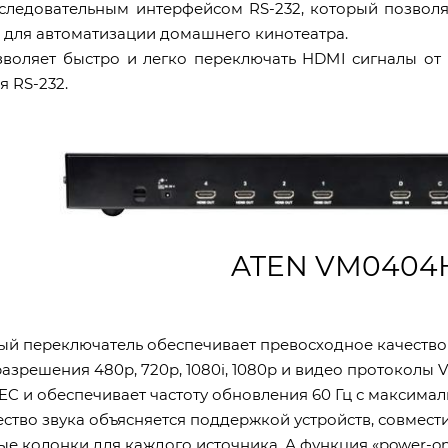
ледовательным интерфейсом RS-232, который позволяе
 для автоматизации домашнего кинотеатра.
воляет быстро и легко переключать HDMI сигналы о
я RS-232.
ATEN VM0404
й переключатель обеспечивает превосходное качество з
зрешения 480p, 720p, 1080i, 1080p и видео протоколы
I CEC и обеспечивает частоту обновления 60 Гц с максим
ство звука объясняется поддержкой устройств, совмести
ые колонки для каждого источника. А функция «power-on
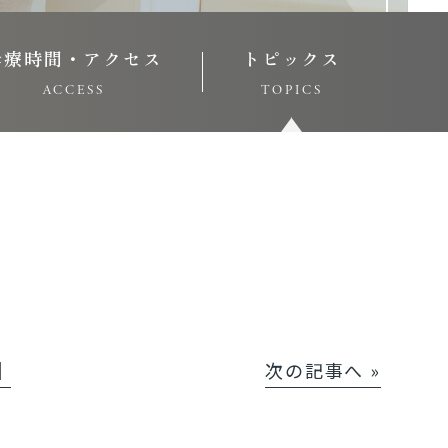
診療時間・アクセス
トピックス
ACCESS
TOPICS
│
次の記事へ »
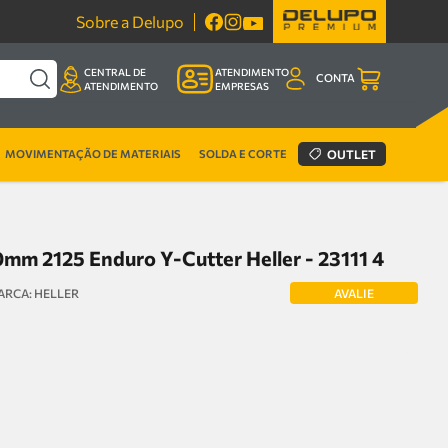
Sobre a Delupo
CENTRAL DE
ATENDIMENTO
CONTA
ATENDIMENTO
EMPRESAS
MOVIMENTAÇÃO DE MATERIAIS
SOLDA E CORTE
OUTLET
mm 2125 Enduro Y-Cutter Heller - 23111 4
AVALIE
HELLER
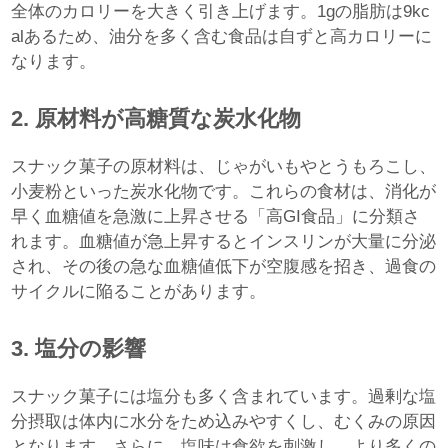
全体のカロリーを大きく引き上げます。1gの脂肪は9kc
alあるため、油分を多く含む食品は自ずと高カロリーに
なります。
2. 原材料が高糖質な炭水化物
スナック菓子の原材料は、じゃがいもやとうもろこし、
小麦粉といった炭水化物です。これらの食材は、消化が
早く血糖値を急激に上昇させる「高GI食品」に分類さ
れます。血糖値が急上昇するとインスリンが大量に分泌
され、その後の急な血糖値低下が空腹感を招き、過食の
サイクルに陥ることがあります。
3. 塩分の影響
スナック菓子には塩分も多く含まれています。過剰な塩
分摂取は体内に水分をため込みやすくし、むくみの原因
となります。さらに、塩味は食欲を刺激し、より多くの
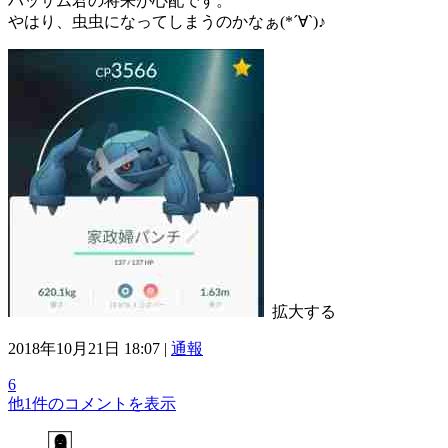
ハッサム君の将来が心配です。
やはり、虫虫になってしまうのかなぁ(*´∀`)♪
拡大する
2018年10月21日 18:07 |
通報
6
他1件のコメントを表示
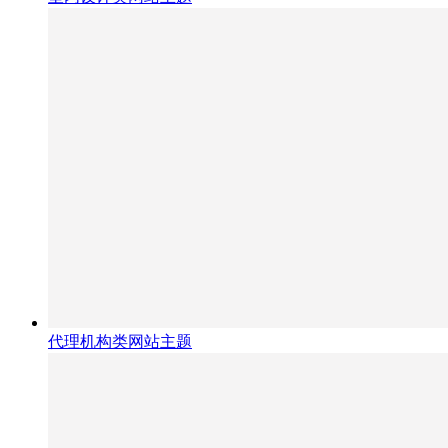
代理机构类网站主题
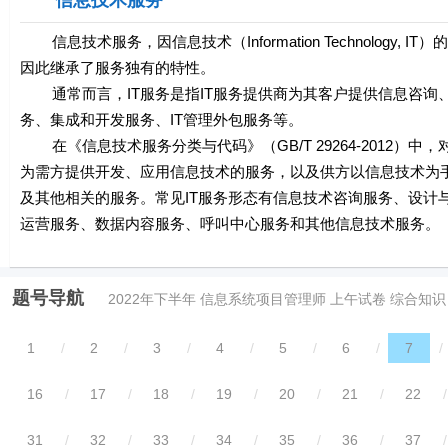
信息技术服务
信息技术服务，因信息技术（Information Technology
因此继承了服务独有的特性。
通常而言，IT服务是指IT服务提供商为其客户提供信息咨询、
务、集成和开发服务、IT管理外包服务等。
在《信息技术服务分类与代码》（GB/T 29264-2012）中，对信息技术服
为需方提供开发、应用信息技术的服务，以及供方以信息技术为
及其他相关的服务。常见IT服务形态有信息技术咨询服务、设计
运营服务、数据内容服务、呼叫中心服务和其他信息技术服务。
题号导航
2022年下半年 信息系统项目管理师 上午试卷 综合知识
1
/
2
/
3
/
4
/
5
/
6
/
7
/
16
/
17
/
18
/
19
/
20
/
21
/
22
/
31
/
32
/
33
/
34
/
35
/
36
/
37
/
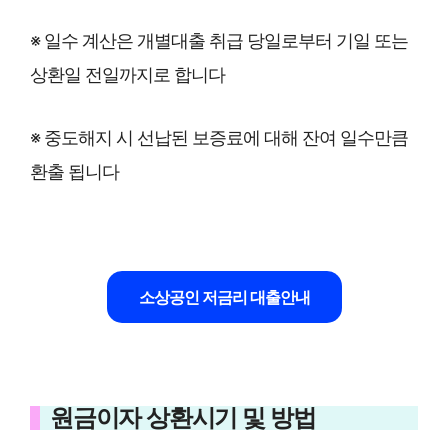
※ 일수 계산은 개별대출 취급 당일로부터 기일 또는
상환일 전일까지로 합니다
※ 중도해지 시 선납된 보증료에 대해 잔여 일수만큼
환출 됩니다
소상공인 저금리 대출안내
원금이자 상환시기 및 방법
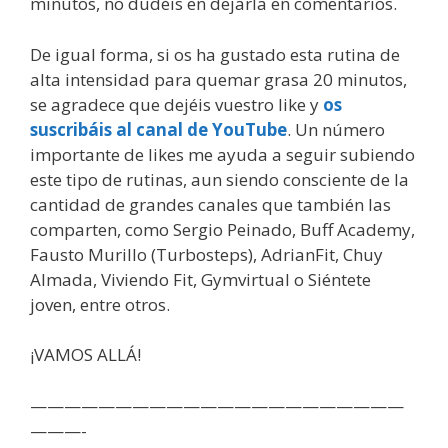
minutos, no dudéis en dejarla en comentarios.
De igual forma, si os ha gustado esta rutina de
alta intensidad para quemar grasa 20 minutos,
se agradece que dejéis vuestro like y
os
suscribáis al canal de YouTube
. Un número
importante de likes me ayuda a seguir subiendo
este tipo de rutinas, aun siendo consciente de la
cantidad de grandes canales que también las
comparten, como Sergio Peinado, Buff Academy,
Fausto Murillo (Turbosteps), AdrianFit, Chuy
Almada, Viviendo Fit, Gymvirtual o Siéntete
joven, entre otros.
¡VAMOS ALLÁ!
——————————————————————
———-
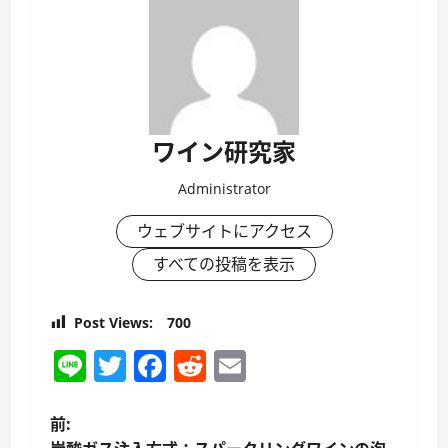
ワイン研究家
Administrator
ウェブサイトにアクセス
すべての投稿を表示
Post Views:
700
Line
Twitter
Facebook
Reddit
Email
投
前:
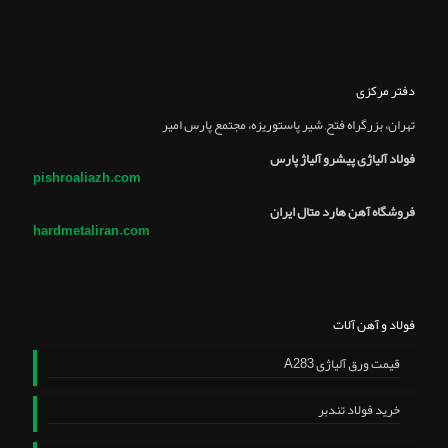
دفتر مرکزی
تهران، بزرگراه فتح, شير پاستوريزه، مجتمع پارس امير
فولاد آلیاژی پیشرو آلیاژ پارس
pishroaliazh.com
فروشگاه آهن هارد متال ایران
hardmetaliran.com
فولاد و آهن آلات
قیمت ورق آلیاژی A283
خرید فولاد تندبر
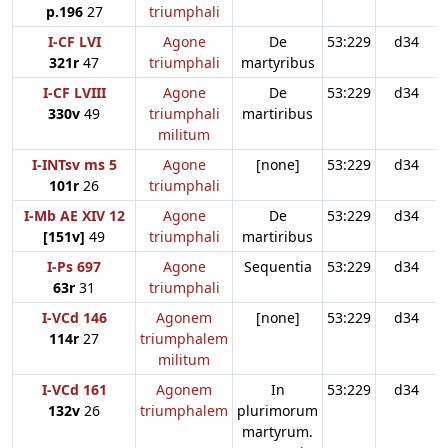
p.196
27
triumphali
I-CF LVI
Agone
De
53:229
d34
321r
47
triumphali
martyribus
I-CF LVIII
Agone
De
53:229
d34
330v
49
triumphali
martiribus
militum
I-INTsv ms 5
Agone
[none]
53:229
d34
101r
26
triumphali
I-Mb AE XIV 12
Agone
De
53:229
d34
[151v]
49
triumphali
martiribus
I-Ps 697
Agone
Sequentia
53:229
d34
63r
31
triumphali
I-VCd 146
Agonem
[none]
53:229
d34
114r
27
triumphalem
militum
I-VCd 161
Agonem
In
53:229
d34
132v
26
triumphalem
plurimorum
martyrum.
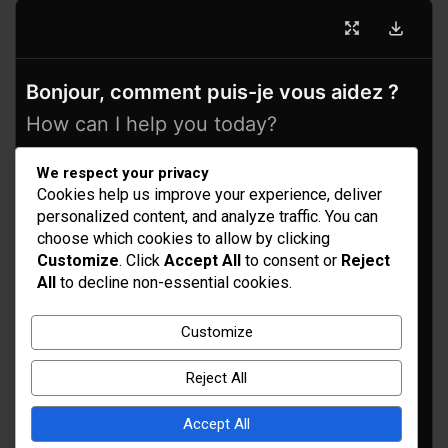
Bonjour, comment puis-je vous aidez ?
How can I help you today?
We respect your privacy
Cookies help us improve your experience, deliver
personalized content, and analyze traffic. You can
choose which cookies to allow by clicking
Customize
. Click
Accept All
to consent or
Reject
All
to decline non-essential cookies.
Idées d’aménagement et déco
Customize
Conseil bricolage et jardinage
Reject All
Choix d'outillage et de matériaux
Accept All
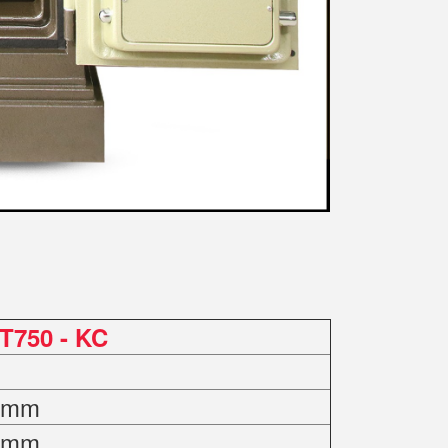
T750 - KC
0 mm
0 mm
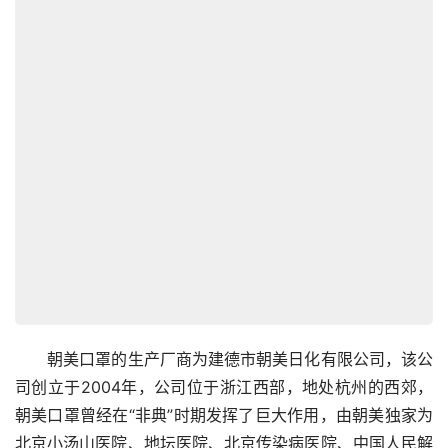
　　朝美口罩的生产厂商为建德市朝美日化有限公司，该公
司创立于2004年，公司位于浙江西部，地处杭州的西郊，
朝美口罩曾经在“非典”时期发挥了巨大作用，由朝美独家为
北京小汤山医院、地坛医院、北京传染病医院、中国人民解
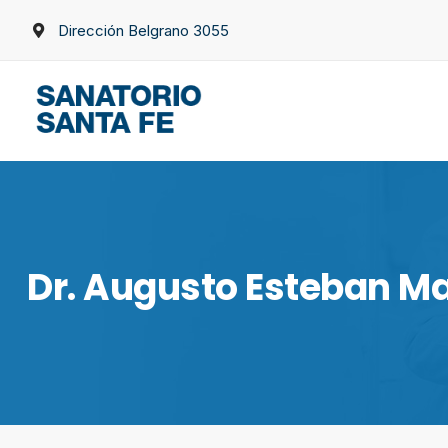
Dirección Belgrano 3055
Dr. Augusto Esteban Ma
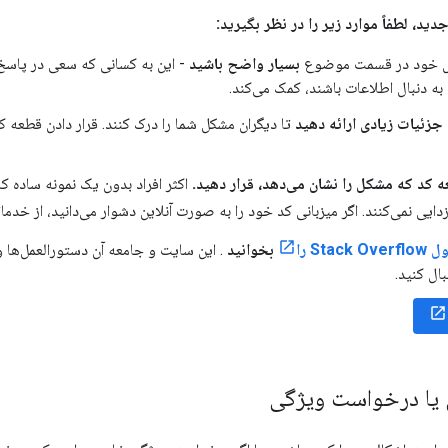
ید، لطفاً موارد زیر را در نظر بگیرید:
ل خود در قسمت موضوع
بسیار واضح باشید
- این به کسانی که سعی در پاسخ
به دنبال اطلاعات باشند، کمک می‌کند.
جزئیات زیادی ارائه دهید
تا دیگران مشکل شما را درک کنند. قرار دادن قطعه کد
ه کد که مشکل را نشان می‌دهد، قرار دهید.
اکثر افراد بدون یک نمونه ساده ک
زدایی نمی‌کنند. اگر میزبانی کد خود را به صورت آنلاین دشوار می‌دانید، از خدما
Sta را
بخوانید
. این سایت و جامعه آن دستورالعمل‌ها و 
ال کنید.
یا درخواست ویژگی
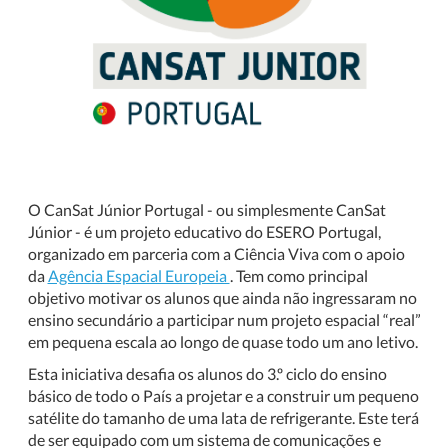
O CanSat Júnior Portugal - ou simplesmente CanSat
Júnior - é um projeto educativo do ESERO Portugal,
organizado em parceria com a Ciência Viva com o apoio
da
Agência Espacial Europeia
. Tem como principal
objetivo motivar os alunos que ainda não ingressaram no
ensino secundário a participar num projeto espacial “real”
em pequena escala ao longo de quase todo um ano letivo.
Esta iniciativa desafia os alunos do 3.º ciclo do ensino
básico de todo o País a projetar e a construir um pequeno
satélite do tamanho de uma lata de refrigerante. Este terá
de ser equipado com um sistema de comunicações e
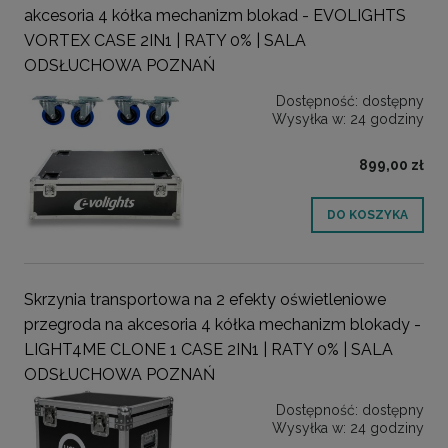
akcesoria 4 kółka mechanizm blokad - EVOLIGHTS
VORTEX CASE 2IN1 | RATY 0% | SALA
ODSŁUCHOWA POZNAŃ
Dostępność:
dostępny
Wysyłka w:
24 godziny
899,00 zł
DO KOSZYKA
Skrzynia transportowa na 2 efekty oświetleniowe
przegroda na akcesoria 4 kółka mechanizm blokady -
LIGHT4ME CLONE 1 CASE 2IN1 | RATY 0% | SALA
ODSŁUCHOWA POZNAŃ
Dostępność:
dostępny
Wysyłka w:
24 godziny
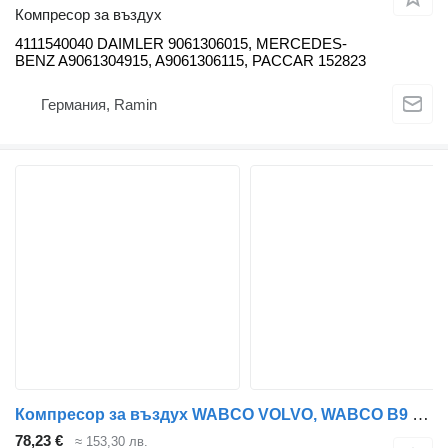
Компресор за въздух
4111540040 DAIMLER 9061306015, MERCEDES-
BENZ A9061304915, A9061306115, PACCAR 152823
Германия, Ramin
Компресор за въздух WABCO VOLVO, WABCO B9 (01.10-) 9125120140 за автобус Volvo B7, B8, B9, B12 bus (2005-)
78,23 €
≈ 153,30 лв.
_ _ _ _ _ _ _
▶ [YOUR TASK]:
Rewrite the text of every record above, substituting "Dostawa" for "Wysyłka" wherever it occurs and keeping everything else the same. Leave the pictures out.

▶ [REPLY TO THE EXERCISE]:
ледовательным интерфейсом RS-232, который позволяе
 для автоматизации домашнего кинотеатра.
воляет быстро и легко переключать HDMI сигналы о
я RS-232.
ATEN VM0404
й переключатель обеспечивает превосходное качество з
зрешения 480p, 720p, 1080i, 1080p и видео протоколы
I CEC и обеспечивает частоту обновления 60 Гц с максим
ство звука объясняется поддержкой устройств, совмести
ые колонки для каждого источника. А функция «power-on
診療時間・アクセス
トピックス
ACCESS
TOPICS
│
次の記事へ »
Sobre a Delupo
CENTRAL DE
ATENDIMENTO
CONTA
ATENDIMENTO
EMPRESAS
MOVIMENTAÇÃO DE MATERIAIS
SOLDA E CORTE
OUTLET
mm 2125 Enduro Y-Cutter Heller - 23111 4
AVALIE
HELLER
全体のカロリーを大きく引き上げます。1gの脂肪は9kc
alあるため、油分を多く含む食品は自ずと高カロリーに
なります。
2. 原材料が高糖質な炭水化物
スナック菓子の原材料は、じゃがいもやとうもろこし、
小麦粉といった炭水化物です。これらの食材は、消化が
早く血糖値を急激に上昇させる「高GI食品」に分類さ
れます。血糖値が急上昇するとインスリンが大量に分泌
され、その後の急な血糖値低下が空腹感を招き、過食の
サイクルに陥ることがあります。
3. 塩分の影響
スナック菓子には塩分も多く含まれています。過剰な塩
分摂取は体内に水分をため込みやすくし、むくみの原因
となります。さらに、塩味は食欲を刺激し、より多くの
ハッサム君の将来が心配です。
やはり、虫虫になってしまうのかなぁ(*´∀`)♪
拡大する
2018年10月21日 18:07 |
通報
6
他1件のコメントを表示
代理机构类网站主题
信息技术服务
信息技术服务，因信息技术（Information Technology
因此继承了服务独有的特性。
通常而言，IT服务是指IT服务提供商为其客户提供信息咨询、
务、集成和开发服务、IT管理外包服务等。
在《信息技术服务分类与代码》（GB/T 29264-2012）中，对信息技术服
为需方提供开发、应用信息技术的服务，以及供方以信息技术为
及其他相关的服务。常见IT服务形态有信息技术咨询服务、设计
运营服务、数据内容服务、呼叫中心服务和其他信息技术服务。
题号导航
2022年下半年 信息系统项目管理师 上午试卷 综合知识
1
/
2
/
3
/
4
/
5
/
6
/
7
/
16
/
17
/
18
/
19
/
20
/
21
/
22
/
31
/
32
/
33
/
34
/
35
/
36
/
37
/
※ 일수 계산은 개별대출 취급 당일로부터 기일 또는
상환일 전일까지로 합니다
※ 중도해지 시 선납된 보증료에 대해 잔여 일수만큼
환출 됩니다
소상공인 저금리 대출안내
원금이자 상환시기 및 방법
minutos, no dudéis en dejarla en comentarios.
De igual forma, si os ha gustado esta rutina de
alta intensidad para quemar grasa 20 minutos,
se agradece que dejéis vuestro like y
os
suscribáis al canal de YouTube
. Un número
importante de likes me ayuda a seguir subiendo
este tipo de rutinas, aun siendo consciente de la
cantidad de grandes canales que también las
comparten, como Sergio Peinado, Buff Academy,
Fausto Murillo (Turbosteps), AdrianFit, Chuy
Almada, Viviendo Fit, Gymvirtual o Siéntete
joven, entre otros.
¡VAMOS ALLÁ!
——————————————————————
———-
ワイン研究家
Administrator
ウェブサイトにアクセス
すべての投稿を表示
Post Views:
700
Line
Twitter
Facebook
Reddit
Email
投
前:
دفتر مرکزی
تهران، بزرگراه فتح, شير پاستوريزه، مجتمع پارس امير
فولاد آلیاژی پیشرو آلیاژ پارس
pishroaliazh.com
فروشگاه آهن هارد متال ایران
hardmetaliran.com
فولاد و آهن آلات
قیمت ورق آلیاژی A283
خرید فولاد تندبر
p.196
27
triumphali
I-CF LVI
Agone
De
53:229
d34
321r
47
triumphali
martyribus
I-CF LVIII
Agone
De
53:229
d34
330v
49
triumphali
martiribus
militum
I-INTsv ms 5
Agone
[none]
53:229
d34
101r
26
triumphali
I-Mb AE XIV 12
Agone
De
53:229
d34
[151v]
49
triumphali
martiribus
I-Ps 697
Agone
Sequentia
53:229
d34
63r
31
triumphali
I-VCd 146
Agonem
[none]
53:229
d34
114r
27
triumphalem
militum
I-VCd 161
Agonem
In
53:229
d34
132v
26
triumphalem
plurimorum
martyrum.
Bonjour, comment puis-je vous aidez ?
How can I help you today?
We respect your privacy
Cookies help us improve your experience, deliver
personalized content, and analyze traffic. You can
choose which cookies to allow by clicking
Customize
. Click
Accept All
to consent or
Reject
All
to decline non-essential cookies.
Idées d’aménagement et déco
Customize
Conseil bricolage et jardinage
Reject All
Choix d'outillage et de matériaux
Accept All
T750 - KC
0 mm
0 mm
　　朝美口罩的生产厂商为建德市朝美日化有限公司，该公
司创立于2004年，公司位于浙江西部，地处杭州的西郊，
朝美口罩曾经在“非典”时期发挥了巨大作用，由朝美独家为
北京小汤山医院、地坛医院、北京传染病医院、中国人民解
Dirección Belgrano 3055
Dr. Augusto Esteban Ma
ید، لطفاً موارد زیر را در نظر بگیرید:
ل خود در قسمت موضوع
بسیار واضح باشید
- این به کسانی که سعی در پاسخ
به دنبال اطلاعات باشند، کمک می‌کند.
جزئیات زیادی ارائه دهید
تا دیگران مشکل شما را درک کنند. قرار دادن قطعه کد
ه کد که مشکل را نشان می‌دهد، قرار دهید.
اکثر افراد بدون یک نمونه ساده ک
زدایی نمی‌کنند. اگر میزبانی کد خود را به صورت آنلاین دشوار می‌دانید، از خدما
Sta را
بخوانید
. این سایت و جامعه آن دستورالعمل‌ها و 
ال کنید.
یا درخواست ویژگی
O CanSat Júnior Portugal - ou simplesmente CanSat
Júnior - é um projeto educativo do ESERO Portugal,
organizado em parceria com a Ciência Viva com o apoio
da
Agência Espacial Europeia
. Tem como principal
objetivo motivar os alunos que ainda não ingressaram no
ensino secundário a participar num projeto espacial “real”
em pequena escala ao longo de quase todo um ano letivo.
Esta iniciativa desafia os alunos do 3.º ciclo do ensino
básico de todo o País a projetar e a construir um pequeno
satélite do tamanho de uma lata de refrigerante. Este terá
de ser equipado com um sistema de comunicações e
akcesoria 4 kółka mechanizm blokad - EVOLIGHTS
VORTEX CASE 2IN1 | RATY 0% | SALA
ODSŁUCHOWA POZNAŃ
Dostępność:
dostępny
Dostawa w:
24 godziny
899,00 zł
DO KOSZYKA
Skrzynia transportowa na 2 efekty oświetleniowe
przegroda na akcesoria 4 kółka mechanizm blokady -
LIGHT4ME CLONE 1 CASE 2IN1 | RATY 0% | SALA
ODSŁUCHOWA POZNAŃ
Dostępność:
dostępny
Dostawa w:
24 godziny
Компресор за въздух
4111540040 DAIMLER 9061306015, MERCEDES-
BENZ A9061304915, A9061306115, PACCAR 152823
Германия, Ramin
Компресор за въздух WABCO VOLVO, WABCO B9 (01.10-) 9125120140 за автобус Volvo B7, B8, B9, B12 bus (2005-)
78,23 €
≈ 153,30 лв.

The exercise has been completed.